- **ACTION ITEM**: Repeat verbatim the lines of the dataset entries starting at the line containing "## 프로젝트 상세 - 출하 - 패킹리스트" and ending at the line containing "This document is", including both of those lines.

(Dataset entries)
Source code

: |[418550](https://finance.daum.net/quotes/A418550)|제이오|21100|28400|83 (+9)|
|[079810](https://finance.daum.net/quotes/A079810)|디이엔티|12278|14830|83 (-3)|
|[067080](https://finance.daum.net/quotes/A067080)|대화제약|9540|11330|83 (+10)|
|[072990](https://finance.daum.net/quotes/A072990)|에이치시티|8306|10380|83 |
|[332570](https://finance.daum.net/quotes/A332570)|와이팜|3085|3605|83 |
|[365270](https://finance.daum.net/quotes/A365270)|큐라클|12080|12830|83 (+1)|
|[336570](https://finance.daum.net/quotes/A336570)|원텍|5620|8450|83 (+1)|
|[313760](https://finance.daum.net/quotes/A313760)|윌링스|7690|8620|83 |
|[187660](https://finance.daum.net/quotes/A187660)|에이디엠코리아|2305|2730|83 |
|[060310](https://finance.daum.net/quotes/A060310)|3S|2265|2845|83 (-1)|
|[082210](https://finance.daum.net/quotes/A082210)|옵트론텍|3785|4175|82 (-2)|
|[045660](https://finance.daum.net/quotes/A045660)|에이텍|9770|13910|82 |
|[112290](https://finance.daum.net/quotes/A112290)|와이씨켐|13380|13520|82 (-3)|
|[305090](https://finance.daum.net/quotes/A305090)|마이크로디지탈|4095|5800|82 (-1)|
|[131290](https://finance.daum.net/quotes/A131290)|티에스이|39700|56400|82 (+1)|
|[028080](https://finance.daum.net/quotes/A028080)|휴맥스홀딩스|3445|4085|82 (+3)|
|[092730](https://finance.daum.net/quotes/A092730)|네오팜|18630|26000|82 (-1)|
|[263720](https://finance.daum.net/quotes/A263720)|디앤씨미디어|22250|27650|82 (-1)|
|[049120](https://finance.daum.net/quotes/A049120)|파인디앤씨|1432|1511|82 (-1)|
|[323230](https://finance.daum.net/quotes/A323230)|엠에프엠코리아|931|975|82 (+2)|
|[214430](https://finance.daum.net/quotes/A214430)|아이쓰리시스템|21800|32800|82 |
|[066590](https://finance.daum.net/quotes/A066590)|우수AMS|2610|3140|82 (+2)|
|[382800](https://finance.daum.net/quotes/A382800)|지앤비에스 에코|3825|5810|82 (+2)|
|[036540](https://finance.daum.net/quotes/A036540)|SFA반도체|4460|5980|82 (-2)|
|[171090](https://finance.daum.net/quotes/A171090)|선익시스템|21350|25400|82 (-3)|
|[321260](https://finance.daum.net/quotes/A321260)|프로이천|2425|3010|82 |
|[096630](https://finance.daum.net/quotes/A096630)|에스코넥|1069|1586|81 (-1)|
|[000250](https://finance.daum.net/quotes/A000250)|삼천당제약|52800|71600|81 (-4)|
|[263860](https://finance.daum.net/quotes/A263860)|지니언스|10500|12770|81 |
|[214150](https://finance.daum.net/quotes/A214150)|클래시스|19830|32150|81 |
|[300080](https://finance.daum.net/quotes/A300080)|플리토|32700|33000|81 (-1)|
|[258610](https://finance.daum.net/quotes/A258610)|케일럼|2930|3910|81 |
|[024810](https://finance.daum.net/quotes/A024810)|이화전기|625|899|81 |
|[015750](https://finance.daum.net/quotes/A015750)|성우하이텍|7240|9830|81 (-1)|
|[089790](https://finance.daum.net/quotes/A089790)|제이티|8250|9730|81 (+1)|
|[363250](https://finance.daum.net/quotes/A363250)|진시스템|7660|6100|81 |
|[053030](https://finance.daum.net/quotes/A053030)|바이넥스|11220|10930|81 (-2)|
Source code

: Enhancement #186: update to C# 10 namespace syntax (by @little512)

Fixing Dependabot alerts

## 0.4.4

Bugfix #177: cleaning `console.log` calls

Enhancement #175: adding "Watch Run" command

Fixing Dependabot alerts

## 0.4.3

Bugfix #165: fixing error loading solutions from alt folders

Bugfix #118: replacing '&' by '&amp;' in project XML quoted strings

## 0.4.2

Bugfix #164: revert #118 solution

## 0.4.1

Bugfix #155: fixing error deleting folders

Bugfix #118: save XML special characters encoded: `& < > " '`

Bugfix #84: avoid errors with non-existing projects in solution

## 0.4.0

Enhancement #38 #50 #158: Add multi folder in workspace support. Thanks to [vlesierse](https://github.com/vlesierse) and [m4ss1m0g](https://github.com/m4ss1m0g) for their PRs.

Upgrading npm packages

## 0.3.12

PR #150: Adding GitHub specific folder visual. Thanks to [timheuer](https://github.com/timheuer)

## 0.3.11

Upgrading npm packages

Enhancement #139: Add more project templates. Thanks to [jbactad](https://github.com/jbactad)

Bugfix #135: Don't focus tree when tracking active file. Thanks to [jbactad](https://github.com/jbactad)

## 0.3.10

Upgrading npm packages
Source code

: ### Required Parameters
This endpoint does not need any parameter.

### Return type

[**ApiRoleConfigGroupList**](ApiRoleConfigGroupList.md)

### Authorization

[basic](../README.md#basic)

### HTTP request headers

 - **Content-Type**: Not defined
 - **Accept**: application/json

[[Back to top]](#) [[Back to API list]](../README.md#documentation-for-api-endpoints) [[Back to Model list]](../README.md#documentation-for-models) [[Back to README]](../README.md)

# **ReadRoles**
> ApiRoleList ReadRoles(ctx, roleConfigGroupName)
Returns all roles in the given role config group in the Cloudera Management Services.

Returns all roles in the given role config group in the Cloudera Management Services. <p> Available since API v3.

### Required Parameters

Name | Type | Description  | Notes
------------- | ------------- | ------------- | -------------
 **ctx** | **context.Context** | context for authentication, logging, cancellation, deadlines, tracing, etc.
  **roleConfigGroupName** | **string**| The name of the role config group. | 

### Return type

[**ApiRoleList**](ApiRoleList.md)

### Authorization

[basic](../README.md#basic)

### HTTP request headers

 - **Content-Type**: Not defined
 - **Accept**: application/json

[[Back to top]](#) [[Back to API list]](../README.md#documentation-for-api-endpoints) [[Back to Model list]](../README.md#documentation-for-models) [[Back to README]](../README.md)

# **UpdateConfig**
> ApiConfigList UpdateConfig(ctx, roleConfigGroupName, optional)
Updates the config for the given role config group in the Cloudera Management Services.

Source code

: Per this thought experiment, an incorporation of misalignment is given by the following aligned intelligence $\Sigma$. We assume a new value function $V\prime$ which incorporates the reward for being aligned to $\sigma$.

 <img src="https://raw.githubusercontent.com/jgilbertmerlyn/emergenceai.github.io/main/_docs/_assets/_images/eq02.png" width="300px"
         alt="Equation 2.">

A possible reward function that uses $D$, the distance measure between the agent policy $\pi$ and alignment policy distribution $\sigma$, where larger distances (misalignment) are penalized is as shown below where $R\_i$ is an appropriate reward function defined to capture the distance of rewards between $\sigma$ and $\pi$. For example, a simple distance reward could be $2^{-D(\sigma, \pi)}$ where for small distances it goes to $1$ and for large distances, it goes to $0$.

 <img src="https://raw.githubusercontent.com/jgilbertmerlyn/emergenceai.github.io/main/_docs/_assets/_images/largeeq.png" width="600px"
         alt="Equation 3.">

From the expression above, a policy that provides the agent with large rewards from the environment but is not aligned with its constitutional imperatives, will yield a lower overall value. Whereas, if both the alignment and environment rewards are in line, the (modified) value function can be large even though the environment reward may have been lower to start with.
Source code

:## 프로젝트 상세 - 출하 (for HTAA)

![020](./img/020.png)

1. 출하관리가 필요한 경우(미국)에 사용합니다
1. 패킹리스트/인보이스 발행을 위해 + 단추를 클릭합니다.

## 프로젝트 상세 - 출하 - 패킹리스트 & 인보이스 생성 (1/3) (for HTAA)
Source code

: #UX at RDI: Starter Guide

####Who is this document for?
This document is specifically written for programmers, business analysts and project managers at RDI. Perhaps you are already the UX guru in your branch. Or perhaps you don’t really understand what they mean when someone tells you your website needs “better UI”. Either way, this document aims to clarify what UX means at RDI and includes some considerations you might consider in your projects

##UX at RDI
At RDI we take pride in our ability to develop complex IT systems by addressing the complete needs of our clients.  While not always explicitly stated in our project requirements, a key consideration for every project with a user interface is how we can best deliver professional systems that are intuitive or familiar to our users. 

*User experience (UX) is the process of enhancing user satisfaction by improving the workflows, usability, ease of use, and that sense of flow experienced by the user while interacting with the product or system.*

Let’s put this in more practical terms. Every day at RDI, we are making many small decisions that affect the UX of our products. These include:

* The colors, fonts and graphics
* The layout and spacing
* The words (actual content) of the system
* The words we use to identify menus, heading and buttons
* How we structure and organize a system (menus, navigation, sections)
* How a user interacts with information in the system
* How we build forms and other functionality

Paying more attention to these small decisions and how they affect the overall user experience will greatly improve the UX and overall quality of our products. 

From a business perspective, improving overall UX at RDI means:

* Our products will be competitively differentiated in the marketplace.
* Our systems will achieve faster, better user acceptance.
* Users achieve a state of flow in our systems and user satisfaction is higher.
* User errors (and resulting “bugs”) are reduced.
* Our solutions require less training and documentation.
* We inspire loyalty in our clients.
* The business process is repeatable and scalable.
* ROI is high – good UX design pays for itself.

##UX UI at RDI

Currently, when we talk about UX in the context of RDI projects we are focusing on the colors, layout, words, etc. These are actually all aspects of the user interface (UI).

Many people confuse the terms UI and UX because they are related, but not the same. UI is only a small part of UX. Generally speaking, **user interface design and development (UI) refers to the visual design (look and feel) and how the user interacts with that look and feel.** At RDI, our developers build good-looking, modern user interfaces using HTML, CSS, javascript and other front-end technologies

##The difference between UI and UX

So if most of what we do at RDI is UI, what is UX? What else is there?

- **WRITTEN RESPONSE**:
## 프로젝트 상세 - 출하 - 패킹리스트 & 인보이스 생성 (1/3) (for HTAA)
Source code

: #UX at RDI: Starter Guide

####Who is this document for?
This document is specifically written for programmers, business analysts and project managers at RDI. Perhaps you are already the UX guru in your branch. Or perhaps you don’t really understand what they mean when someone tells you your website needs “better UI”. Either way, this document aims to clarify what UX means at RDI and includes some considerations you might consider in your projects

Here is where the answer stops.